AI models are getting smarter — and sneakier. In this post we explain how to spot hallucinations, which prompt techniques actually work, and share a ready-to-use guardrail prompt to make your AI say “I don’t know” when it should
The problem in one sentence
A 2025 MIT study found that large language models are 34% more likely to use confident-sounding words like “definitely,” “certainly,” and “without doubt” — and they do that especially when they’re hallucinating. Even funnier (and worse): the fake facts often sound more convincing than the real ones.
The bright side (yes, there is one)
Things are improving. According to the AI Hallucination Report 2025, Google’s Gemini-2.0-Flash-001 leads the pack with only 0.7% hallucinations — the lowest reported rate in the industry. So the machines are getting modesty lessons… slowly.
The golden rule while AI learns humility
Trust smart. Verify smarter.
Let the model be clever — but don’t let cleverness substitute for verification.
Practical rules we tested (add to your prompt)
To reduce the chance of being fed a confident lie, we experimented with these prompt-level rules when building the text:
• Estimate your confidence. Ask the model to rate how confident it is in its answer.

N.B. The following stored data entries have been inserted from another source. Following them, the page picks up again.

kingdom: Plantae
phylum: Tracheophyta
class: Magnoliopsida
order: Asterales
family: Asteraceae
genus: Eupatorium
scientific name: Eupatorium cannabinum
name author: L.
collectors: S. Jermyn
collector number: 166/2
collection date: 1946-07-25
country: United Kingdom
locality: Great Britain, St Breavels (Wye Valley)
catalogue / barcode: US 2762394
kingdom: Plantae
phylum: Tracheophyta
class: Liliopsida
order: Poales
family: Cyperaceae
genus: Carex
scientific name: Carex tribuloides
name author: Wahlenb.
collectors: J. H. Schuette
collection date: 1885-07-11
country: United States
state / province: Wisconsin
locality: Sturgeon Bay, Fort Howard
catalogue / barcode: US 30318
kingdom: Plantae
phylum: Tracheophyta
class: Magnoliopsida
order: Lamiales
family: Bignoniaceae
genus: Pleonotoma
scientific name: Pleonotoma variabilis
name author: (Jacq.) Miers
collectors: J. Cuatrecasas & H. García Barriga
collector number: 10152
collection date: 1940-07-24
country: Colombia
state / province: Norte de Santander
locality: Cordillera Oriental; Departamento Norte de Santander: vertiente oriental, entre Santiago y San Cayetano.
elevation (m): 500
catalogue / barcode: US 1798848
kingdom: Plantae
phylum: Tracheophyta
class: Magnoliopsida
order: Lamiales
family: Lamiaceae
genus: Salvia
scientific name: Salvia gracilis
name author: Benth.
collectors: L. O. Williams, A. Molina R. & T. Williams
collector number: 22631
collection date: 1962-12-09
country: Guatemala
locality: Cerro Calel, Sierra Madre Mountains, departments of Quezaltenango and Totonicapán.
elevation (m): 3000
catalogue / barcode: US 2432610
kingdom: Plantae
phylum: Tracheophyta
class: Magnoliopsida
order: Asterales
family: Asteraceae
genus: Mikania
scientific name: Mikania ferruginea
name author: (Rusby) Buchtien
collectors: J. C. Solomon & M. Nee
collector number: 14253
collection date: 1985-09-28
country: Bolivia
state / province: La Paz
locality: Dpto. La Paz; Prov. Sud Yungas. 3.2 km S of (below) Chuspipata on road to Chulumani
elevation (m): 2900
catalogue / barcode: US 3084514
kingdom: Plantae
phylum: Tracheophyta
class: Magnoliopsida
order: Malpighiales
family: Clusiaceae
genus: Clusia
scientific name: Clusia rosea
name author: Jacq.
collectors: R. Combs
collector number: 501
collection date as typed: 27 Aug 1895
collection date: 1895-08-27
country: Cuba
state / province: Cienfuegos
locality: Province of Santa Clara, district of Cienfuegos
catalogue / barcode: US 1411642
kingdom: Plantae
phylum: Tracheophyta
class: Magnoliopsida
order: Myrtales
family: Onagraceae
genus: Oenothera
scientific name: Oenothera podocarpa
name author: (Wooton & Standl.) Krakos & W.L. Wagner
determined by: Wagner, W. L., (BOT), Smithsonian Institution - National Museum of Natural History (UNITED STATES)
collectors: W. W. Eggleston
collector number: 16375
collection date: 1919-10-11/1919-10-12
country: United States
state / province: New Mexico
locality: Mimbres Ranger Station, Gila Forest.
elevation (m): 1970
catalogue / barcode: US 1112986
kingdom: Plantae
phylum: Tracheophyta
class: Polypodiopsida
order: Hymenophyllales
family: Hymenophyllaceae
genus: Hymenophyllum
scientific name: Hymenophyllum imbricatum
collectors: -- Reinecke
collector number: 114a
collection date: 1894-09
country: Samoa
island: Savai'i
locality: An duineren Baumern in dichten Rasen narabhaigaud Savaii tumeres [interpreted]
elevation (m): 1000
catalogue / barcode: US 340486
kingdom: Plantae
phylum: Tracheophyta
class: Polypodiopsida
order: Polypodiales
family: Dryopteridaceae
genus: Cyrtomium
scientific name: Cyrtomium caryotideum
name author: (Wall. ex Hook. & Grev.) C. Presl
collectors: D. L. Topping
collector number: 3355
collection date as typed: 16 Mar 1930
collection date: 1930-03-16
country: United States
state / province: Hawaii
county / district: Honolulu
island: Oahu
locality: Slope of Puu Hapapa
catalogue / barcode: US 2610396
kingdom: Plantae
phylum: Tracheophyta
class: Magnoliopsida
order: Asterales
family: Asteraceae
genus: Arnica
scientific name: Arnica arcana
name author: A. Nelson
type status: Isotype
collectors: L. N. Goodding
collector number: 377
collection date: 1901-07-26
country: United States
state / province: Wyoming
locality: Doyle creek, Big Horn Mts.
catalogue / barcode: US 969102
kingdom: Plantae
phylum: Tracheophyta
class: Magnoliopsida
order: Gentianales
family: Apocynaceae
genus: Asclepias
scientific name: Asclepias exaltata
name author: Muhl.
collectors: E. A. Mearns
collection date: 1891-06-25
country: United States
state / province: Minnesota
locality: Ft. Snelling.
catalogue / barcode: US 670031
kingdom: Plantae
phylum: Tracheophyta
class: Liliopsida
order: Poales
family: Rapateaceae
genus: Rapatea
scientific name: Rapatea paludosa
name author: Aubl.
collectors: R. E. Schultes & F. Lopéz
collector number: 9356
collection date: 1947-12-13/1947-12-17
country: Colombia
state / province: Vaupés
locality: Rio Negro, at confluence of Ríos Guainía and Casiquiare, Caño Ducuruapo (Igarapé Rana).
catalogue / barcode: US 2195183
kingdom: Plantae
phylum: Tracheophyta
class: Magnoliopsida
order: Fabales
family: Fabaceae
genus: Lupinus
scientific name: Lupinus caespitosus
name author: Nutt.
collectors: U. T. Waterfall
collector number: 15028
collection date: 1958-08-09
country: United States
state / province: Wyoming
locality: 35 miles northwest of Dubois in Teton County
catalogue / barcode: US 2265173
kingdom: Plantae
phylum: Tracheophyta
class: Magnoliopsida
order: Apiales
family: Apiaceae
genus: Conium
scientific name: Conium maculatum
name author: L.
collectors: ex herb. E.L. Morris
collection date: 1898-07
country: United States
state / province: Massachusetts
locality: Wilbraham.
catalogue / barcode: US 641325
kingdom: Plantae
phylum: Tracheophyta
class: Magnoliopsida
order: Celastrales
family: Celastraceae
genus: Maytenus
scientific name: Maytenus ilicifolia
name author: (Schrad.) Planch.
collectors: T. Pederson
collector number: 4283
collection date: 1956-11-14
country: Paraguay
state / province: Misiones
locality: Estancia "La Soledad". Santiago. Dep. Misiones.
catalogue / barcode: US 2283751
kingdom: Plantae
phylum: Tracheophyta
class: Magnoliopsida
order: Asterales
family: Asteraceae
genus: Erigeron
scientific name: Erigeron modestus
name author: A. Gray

• Cite the source. Request a link to the primary source (or state that none is available).
• Give ranges, not fake precision. Ask for a plausible range instead of a precise figure when data is weak.
• Use an explicit guardrail prompt — for example:
You are an AI assistant. Your task is to give accurate, verified answers.
If you are unsure or lack data, explicitly say “I don’t know” instead of guessing.
After generating your response, critically recheck it for factual consistency.
What definitely doesn’t work (we tried — zero effect)
Some phrasings and tactics are surprisingly useless; some make things worse:
• “Be precise” - vague and ignored.
• “Think carefully” - polite, but ineffective.
• Longer prompts - just add noise.
• Repeating instructions does not add to the model's intelligence.
In fact, for some models, these approaches increase confident-sounding hallucinations.
TL;DR (for people who skim headlines)
AIs still hallucinate. Some models are getting better, but don’t treat confident language as a correctness seal. Use explicit verification steps in prompts, demand sources, and prefer ranges to fake precision. When in doubt, get the model to say “I don’t know.”